For decades TSPA, which was re-branded Performing Arts Trail a few years ago, has brought a variety of talent and showcases, both national and international, to the Bailey Theatre on Tuesday nights.
Finding people dedicated to giving their time and slowing ticket sales finally presented challenges that could no longer be overcome. But it wasn’t for a lack of trying.
The society was in crisis mode back in 2016, and that year, went through an organizational re-shuffle.
Then a strategic planning session this past February helped to keep the group afloat with some key board positions filled at that time.
However, at the follow-up meeting last month, society directors realized that it was no longer sustainable for the current board to continue operating. Calls for members to join the board went unanswered, and the final straw was the resignation of the treasurer. So in November, the rest of the board announced it would step down in 2019.

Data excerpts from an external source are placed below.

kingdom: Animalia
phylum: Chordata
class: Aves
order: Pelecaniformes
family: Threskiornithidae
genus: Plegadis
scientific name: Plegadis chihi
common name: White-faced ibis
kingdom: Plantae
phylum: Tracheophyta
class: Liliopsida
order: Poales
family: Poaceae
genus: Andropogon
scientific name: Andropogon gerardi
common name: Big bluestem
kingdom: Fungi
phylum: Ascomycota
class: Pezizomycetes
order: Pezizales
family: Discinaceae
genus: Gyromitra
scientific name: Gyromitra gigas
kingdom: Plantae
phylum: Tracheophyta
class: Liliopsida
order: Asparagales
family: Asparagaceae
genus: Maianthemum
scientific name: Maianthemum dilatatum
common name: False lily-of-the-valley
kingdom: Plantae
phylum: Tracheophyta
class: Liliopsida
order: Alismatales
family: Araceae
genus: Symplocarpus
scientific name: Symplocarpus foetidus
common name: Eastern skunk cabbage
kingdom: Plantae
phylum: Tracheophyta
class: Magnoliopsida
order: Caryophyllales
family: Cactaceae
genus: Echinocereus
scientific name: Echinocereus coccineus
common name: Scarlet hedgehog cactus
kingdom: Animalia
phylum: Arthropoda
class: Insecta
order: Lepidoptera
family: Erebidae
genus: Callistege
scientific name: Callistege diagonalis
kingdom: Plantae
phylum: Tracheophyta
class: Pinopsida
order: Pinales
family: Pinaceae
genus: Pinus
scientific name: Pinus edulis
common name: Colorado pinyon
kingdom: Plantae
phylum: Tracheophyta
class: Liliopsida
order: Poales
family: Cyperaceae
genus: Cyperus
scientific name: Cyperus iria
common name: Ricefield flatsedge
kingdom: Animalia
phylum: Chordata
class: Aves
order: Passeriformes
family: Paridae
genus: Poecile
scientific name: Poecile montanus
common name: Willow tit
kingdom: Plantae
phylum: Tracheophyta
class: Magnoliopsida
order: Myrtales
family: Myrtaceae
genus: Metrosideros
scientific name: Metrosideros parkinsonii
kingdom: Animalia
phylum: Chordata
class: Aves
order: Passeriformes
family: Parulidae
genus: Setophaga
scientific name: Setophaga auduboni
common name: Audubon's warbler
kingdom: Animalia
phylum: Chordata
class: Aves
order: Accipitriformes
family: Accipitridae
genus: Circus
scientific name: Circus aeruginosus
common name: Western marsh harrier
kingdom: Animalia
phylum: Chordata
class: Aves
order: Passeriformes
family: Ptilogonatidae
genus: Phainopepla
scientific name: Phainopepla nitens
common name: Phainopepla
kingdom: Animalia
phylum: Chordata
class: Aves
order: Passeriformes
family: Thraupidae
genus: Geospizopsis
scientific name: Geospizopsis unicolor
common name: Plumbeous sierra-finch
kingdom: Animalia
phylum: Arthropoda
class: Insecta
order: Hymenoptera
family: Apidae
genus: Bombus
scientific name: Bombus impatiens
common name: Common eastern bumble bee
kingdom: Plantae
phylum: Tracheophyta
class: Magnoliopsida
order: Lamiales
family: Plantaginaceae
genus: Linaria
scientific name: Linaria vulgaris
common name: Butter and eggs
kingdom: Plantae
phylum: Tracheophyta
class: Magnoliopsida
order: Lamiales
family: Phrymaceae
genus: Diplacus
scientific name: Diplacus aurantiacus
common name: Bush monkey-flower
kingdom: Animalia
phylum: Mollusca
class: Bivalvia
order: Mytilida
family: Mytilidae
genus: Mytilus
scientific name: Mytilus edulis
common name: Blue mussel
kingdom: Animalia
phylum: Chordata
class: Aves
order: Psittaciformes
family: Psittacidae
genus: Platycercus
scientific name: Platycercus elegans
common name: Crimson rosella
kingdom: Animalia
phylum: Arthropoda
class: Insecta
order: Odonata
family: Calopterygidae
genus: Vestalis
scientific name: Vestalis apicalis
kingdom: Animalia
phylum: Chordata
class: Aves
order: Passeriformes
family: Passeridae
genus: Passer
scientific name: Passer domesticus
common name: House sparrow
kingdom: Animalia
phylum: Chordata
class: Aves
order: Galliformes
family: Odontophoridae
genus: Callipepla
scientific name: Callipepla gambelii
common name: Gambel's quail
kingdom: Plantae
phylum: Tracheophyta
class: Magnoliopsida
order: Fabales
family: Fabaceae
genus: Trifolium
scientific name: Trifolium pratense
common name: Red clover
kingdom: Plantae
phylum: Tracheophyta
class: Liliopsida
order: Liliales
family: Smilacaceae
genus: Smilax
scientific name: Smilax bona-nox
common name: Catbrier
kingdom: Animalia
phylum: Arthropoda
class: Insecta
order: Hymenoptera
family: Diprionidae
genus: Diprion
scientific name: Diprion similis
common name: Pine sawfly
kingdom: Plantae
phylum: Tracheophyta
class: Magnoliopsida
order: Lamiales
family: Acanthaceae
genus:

“I don’t believe this situation is peculiar to our society,” Naicker said. “As with everything in life, the inevitable process of change and evolution is a very real one. So, maybe it is time for a change.”
The current season will not be affected. Four shows remain between now and the final act on Tuesday, April 2.
Fortunately, the Trail and District Arts Council has expressed interest in taking over the programming.
“Which seems a natural fit,” Naicker said. “But there is also the reality of a diminishing membership. So exploring options with different times (or days) might work, but it would be up to the arts council.”